Your Feedback Matters (But Only When It Suits Us?)

Surveyers gather feedback

Customer relationship management relies on knowing what your customers are saying and thinking in relation to your company at all stages of the customer life-cycle. The use of this data helps your business target its communications more effectively and turn prospects into customers, and can also help retain existing customers for longer.

One of the most important forms of customer data used for keeping existing clients / customers happy is collecting their feedback. According to statistics, 95% of all businesses collect feedback. However:

  • Only 50% inform their staff of the feedback they’ve collected
  • Only 30% take any action on it
  • And only 5% take the time to inform customers of what action has been taken

This paints a rather underwhelming picture of businesses’ attitudes towards their customers’ opinions, and there is little excuse for this neglect when customer relationship management software is so readily available.

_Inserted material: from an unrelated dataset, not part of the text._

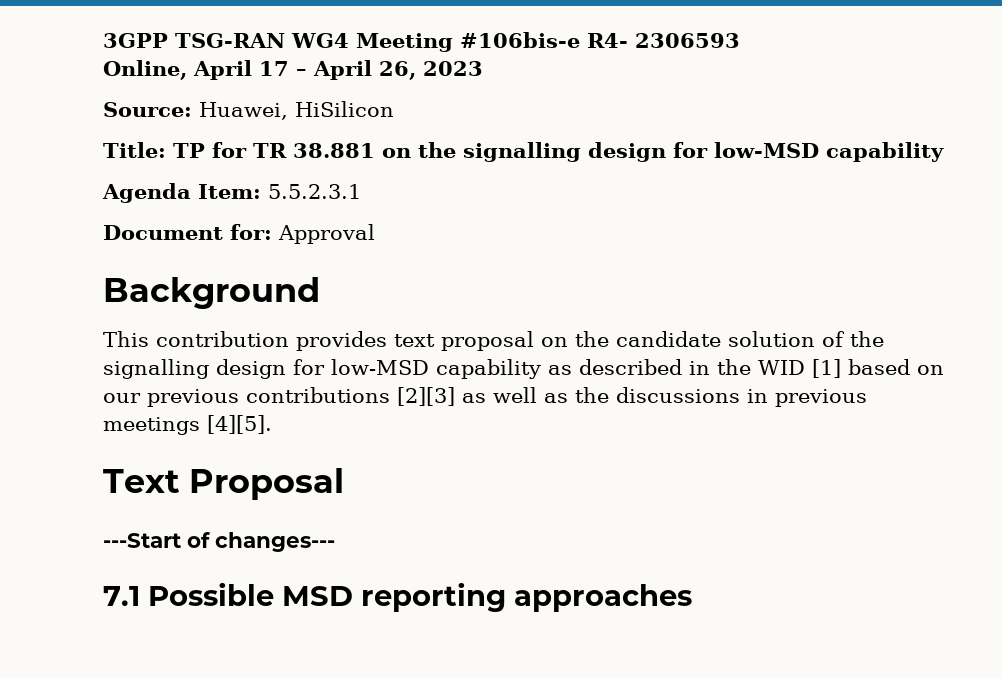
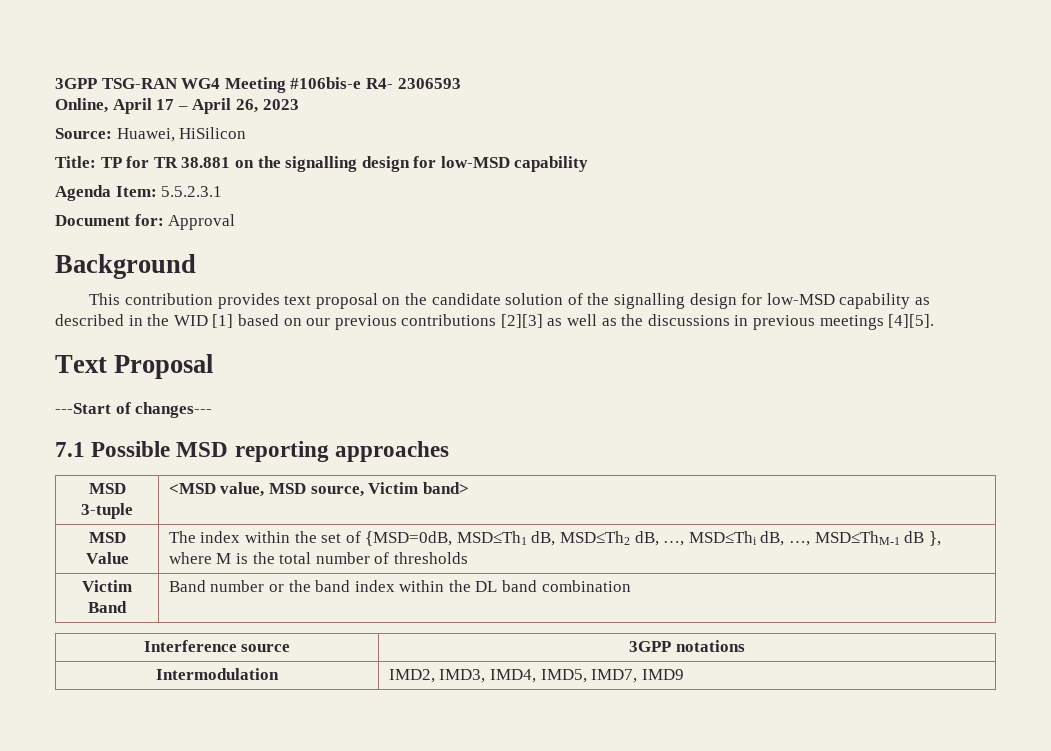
(692, 598) none -> [88,483,126,494] [81,503,133,519] [168,482,469,497] [88,532,126,543] [85,552,129,564] [168,531,941,546] [168,552,468,564] [82,580,132,592] [88,601,127,613] [168,580,631,592] [143,640,291,652] [629,640,745,652] [156,668,279,680] [388,669,684,683] // MSD 3-tuple | <MSD value, MSD source, Victim band> // MSD Value | The index within the set of {MSD=0dB, MSD≤Th1 dB, MSD≤Th2 dB, …, MSD≤Thi dB, …, MSD≤ThM-1 dB }, where M is the total number of thresholds // Victim Band | Band number or the band index within the DL band combination // Interference source | 3GPP notations // Intermodulation | IMD2, IMD3, IMD4, IMD5, IMD7, IMD9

Training your customer service team to use a CRM package will allow them to telephone existing clients and record the findings of their conversations in a single place, as well as keep track of customer activity (i.e. When you last spoke to them, whether they have purchased anything recently etc.) over prolonged periods of time. This dedicated approach to customer care will collect valuable feedback that can in turn be used to:

  • Improve internal efficiencies in the business, reducing costs
  • Identify areas where sales might be being lost
  • Increase customer satisfaction and the length of life-cycles

Installing CRM alone will not make the feedback valuable – a change in company culture is necessary for action to be followed through on it – but it will make it easier and more methodical to collect, store it in a place where it can be accessed by those who need to see it, and encourage collaboration when trying to devise a solution. The end result? Feedback that matters to both clients and to you.